4) 5- 40m. Continue up the crack system, with a hard move at the start. Higher, step left under a block and around an overhang, then climb up a chimney to another bushy terrace. Above are two prominent corner/cracks; step up to a good ledge at the base of the left-hand of these.
5) 5-, 45m. Climb ther grooves and cracks into the route’s upper chimney system, and continue up the chimney (watch for loose rock) until an obvious traverse out left gains a big ledge with a large, belay spike. (Note: The FA team traversed out of the chimney halfway up, and then climbed a parallel chimney on the left, which is less direct.)
6) 5, 40m. Climb a vertical crack on the right, then step left and up to the bottom of the large, prominent black slab on the left, which can be easily seen from the road. Traverse left at the bottom of the slab, then climb a vertical crack which splits its centre. Now traverse left along a ledge to an excellent belay ledge under the crucial groove with its wide crack.
6a) 4+, 50m. An easier variation, from the bottom of the slab, climbs a terrace up and right, then goes up an easy groove until a 15 metre horizontal traverse back to the left reaches the normal belay ledge.
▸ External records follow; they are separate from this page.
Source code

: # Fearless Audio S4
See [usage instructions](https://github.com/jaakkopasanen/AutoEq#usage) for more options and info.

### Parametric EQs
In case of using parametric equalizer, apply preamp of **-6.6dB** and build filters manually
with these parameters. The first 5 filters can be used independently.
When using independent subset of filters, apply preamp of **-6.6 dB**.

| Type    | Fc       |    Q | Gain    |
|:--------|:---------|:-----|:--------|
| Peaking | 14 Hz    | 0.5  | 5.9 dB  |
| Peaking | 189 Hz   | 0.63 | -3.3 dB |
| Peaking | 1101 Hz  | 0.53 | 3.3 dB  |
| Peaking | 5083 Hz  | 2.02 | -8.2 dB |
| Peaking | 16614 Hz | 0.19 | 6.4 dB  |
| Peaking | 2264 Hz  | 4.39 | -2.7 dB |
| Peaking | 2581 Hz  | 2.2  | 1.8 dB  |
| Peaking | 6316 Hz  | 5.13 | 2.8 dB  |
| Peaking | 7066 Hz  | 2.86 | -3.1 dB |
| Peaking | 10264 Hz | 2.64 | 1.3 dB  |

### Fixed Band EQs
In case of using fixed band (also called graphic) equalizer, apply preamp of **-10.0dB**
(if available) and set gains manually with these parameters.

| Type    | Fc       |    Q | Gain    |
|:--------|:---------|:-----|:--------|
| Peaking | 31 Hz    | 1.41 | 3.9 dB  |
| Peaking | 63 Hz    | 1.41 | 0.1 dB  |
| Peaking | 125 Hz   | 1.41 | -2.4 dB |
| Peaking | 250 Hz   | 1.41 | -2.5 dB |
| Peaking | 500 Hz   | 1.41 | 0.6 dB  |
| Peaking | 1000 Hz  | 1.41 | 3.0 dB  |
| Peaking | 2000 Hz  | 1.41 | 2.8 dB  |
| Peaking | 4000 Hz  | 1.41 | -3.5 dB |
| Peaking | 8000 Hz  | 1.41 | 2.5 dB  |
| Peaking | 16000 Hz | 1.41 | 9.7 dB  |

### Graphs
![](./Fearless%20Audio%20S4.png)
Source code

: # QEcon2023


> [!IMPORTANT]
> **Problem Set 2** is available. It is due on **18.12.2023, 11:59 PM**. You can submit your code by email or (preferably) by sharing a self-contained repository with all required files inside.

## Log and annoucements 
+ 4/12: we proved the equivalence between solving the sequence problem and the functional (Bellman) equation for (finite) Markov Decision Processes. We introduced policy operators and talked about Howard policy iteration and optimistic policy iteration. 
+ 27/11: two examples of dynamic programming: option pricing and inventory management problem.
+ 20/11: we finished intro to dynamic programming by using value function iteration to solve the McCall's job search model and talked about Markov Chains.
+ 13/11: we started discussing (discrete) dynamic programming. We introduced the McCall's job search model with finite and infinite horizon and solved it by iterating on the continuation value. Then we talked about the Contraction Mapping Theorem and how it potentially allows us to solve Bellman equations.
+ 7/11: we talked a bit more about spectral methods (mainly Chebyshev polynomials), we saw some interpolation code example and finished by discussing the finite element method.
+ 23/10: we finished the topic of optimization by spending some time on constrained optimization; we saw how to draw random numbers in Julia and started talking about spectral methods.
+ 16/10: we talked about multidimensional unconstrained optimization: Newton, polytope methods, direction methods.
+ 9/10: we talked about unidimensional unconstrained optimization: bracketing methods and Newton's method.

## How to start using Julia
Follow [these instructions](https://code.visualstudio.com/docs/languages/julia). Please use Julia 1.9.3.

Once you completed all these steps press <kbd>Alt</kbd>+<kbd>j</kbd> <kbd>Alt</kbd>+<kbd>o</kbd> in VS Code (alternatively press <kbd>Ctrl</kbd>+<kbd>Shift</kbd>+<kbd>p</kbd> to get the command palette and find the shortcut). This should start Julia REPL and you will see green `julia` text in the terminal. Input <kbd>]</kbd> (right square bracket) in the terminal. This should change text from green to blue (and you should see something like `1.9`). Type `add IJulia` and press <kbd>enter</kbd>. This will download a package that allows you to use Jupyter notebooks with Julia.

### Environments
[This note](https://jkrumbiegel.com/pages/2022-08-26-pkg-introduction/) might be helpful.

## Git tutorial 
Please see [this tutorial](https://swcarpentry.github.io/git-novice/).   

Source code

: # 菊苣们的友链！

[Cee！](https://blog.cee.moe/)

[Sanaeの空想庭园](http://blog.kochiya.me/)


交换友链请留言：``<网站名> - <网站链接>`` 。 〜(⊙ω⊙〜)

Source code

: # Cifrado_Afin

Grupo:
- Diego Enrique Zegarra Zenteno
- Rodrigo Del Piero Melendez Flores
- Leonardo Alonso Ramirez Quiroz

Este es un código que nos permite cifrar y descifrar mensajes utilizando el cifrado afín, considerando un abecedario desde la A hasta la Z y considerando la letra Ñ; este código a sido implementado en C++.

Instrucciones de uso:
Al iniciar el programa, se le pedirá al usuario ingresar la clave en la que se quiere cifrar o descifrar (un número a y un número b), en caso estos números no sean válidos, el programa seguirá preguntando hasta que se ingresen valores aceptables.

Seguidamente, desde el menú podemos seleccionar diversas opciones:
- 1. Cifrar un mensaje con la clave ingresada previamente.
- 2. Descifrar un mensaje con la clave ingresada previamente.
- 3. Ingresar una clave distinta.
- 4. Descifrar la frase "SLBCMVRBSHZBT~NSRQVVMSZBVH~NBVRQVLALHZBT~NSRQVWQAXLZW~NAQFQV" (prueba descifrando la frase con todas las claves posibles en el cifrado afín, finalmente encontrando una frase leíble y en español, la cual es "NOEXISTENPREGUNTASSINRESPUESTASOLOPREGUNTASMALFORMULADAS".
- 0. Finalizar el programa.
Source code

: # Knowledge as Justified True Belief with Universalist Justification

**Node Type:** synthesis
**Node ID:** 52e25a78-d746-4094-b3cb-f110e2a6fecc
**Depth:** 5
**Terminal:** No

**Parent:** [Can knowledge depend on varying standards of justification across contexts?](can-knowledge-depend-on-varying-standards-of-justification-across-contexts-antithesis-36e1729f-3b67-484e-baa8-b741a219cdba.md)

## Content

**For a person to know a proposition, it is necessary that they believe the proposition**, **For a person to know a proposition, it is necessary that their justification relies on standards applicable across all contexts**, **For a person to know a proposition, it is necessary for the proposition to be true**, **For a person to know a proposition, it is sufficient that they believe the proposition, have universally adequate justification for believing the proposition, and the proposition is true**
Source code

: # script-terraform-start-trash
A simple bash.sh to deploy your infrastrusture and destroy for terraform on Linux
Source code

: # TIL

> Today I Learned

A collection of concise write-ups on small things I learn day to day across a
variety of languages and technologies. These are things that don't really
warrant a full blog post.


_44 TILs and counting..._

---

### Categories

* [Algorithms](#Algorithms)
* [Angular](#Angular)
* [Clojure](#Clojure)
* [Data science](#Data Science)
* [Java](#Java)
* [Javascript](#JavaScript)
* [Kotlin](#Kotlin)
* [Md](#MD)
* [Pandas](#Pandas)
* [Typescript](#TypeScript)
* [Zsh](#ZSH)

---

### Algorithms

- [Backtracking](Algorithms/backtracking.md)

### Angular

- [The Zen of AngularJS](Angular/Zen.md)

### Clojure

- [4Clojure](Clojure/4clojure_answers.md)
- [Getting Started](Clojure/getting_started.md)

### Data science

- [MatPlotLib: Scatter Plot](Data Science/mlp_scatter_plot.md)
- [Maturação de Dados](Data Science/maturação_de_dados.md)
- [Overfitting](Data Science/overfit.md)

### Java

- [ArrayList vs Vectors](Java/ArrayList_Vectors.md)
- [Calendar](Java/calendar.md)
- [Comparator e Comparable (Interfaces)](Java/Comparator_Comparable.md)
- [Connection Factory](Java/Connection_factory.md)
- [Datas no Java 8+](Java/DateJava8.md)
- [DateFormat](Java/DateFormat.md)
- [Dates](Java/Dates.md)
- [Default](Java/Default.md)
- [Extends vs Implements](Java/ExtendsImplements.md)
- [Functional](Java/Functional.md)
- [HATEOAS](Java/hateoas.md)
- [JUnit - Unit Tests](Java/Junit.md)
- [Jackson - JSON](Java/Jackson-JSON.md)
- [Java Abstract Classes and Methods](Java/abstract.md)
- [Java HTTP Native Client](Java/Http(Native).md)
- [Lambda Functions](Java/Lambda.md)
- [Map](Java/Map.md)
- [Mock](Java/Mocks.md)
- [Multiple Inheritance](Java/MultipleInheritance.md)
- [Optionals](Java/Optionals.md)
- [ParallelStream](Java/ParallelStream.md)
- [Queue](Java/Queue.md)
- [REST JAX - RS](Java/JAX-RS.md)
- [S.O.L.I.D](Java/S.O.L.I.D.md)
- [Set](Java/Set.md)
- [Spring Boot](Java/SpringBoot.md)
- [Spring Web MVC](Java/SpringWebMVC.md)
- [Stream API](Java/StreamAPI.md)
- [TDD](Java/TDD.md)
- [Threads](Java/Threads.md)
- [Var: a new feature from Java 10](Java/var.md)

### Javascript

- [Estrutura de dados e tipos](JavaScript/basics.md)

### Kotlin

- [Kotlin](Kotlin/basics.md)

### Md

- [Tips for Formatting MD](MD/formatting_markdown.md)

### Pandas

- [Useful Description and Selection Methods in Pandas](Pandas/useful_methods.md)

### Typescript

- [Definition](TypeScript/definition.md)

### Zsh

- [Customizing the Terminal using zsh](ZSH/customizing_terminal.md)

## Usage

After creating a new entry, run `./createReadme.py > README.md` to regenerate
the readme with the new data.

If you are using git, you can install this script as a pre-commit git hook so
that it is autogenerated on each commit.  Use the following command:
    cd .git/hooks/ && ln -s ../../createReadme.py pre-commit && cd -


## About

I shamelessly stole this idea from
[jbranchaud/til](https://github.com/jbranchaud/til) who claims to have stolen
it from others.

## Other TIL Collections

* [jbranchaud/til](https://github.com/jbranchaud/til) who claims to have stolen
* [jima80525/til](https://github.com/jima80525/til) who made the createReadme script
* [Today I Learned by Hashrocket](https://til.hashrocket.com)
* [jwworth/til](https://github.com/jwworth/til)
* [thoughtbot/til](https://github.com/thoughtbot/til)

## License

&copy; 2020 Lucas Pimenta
7) 6-, 25m. A sustained pitch of hand and fist jamming leads up the steep groove to the large belay ledge.
8) 4+, 45m. Climb the short arete on the right, and finish easily up more broken rock to the summit.
FA. On new maps, the peak the climb ascends is called Svolen (446m); on old maps the peak was called Råna.
FA. Arild Meyer and Finn Tore Bjørnstad made the first ascent of the route in four and a half hours on.6.14, 1978. They used one point of aid (for a rest) on Pitch 7 - but typically still gave the pitch a rating of 5+!